= Tekst do analizy =
Bezpłatne warsztaty fotograficzno-filmowe w Tarnowskich Górach
Firma Tokina wspólnie ze sklepem Fotozakupy.pl oraz marką NEC zapraszają na bezpłatne warsztaty fotograficzno-filmowe, które odbędą się 10 czerwca w Kompleksie Zamkowym Tarnowice Stare w Tarnowskich Górach. W programie m.in. możliwość testowania obiektywów Tokina i monitorów NEC.
Informacja prasowa
Bezpłatne warsztaty fotograficzno-filmowe w Tarnowskich Górach.
![]() |
Kraków, 3 czerwca 2014 r. Tokina we współpracy ze sklepem fotograficznym Fotozakupy.pl oraz marką NEC, serdecznie zapraszają na bezpłatne warsztaty fotograficzno-filmowe, które odbędą się 10 czerwca w Kompleksie Zamkowym Tarnowice Stare w Tarnowskich Górach.
Dla wszystkich którzy wezmą udział w warsztatach organizatorzy przygotowali kilka godzin intensywnych wykładów i prezentacji. W ich trakcie będzie również okazja do zasięgnięcia porad, opinii oraz możliwość testowania obiektywów Tokina i monitorów NEC.
Warsztaty Tokina: Fotograf czy filmowiec? A może jedno i drugie?
Kilkanaście lat temu byliśmy świadkami rewolucji na rynku fotograficznym. Krzemowe matryce zastąpiły klisze, a rynek przyjął olbrzymią liczbę utalentowanych fotografików, świetnie radzących sobie w świecie nowych technologii. Dziś podobna rewolucja obejmuje świat filmu. Wielu fotografów spogląda ku nowemu zadając sobie pytanie: Czy ja także dałbym radę? Jak skromnymi środkami osiągnąć jakość? Do czego w filmie przyda się wiedza fotografa? Czy należy bać się dźwięku? W jaki sposób zacząć? Czy da się wszystko zrobić samemu? Na te i wiele innych pytań poszukamy odpowiedzi, analizując kulisy powstania miniatury "Cisza przerywana pracą" autorstwa Adama Śmiałka.
Prowadzący: Adam Śmiałek - fotograf, filmowiec, ekspert cyfrowej obróbki obrazu i dźwięku.
Warsztaty NEC: Przekrocz barierę koloru...
Podczas prezentacji NEC DISPLAY SOLUTIONS przedstawione zostaną rozwiązania do kontroli monitorów zarówno w kwestii koloru jak i nowych technologii, w tym nowego standardu UHD 4K. W części praktycznej warsztatów uczestnicy będą mogli zrozumieć czym jest obraz i jak nad nim zapanować. Omówiona zostanie technika kalibracji monitora i zarządzanie kolorem w procesie produkcji materiałów foto i wideo. Prowadzący: Tomasz Gut - Professional Desktop Monitors Key Account Manager
Program warsztatów:
- 16:00 - Przywitanie uczestników i możliwość wypożyczenia obiektywów Tokina.

= Zadanie A =
Przepisz słowo w słowo fragment tekstu o warsztatach od "Dla wszystkich którzy" do "oraz możliwość testowania obiektywów Tokina i monitorów NEC." włącznie.
Tekst i rekordy nie mają ze sobą żadnego związku.

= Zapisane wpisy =
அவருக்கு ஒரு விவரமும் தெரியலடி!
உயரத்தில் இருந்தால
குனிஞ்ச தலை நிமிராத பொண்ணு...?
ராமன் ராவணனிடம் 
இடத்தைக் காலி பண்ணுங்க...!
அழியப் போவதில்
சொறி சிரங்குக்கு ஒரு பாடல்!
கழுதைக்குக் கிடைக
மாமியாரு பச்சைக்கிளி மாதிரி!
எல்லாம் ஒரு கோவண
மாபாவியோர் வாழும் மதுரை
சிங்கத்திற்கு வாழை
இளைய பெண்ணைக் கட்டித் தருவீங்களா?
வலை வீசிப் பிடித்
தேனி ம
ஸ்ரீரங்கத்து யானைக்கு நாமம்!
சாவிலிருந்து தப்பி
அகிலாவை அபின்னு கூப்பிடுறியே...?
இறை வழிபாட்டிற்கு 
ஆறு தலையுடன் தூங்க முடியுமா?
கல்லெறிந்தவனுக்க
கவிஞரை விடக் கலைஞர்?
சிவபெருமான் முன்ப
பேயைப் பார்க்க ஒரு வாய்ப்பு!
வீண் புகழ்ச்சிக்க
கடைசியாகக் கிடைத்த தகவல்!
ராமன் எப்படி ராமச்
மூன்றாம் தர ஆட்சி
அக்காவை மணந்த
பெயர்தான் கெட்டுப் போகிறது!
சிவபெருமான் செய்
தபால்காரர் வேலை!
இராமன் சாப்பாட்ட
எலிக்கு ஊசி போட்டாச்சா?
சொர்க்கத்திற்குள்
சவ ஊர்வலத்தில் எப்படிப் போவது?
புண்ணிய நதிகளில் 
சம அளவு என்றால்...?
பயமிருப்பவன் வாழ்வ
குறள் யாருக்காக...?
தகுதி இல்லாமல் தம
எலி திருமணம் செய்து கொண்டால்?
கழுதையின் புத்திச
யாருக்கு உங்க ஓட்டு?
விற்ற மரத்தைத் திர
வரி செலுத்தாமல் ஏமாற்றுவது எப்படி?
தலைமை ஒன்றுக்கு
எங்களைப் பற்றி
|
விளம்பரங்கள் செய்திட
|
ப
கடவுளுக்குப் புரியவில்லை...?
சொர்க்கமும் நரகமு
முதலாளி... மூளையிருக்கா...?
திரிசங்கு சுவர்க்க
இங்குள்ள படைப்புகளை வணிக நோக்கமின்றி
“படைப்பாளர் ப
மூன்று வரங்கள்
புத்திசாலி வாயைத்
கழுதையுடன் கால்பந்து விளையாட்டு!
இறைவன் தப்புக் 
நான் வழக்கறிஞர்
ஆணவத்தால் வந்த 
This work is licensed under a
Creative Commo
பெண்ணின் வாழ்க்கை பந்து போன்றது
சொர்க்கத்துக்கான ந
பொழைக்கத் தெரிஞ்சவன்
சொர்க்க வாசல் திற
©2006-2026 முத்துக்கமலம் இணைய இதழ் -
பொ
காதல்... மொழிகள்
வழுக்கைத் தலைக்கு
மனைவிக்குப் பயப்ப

= Zadanie B =
Zacytuj dokładnie rekordy od samego ich początku aż po wiersz zawierający "இளைய பெண்ணைக் கட்டித் தருவீங்களா?", łącznie z tym wierszem.

= Odpowiedź A =
Dla wszystkich którzy wezmą udział w warsztatach organizatorzy przygotowali kilka godzin intensywnych wykładów i prezentacji. W ich trakcie będzie również okazja do zasięgnięcia porad, opinii oraz możliwość testowania obiektywów Tokina i monitorów NEC.

= Odpowiedź B =
அவருக்கு ஒரு விவரமும் தெரியலடி!
உயரத்தில் இருந்தால
குனிஞ்ச தலை நிமிராத பொண்ணு...?
ராமன் ராவணனிடம் 
இடத்தைக் காலி பண்ணுங்க...!
அழியப் போவதில்
சொறி சிரங்குக்கு ஒரு பாடல்!
கழுதைக்குக் கிடைக
மாமியாரு பச்சைக்கிளி மாதிரி!
எல்லாம் ஒரு கோவண
மாபாவியோர் வாழும் மதுரை
சிங்கத்திற்கு வாழை
இளைய பெண்ணைக் கட்டித் தருவீங்களா?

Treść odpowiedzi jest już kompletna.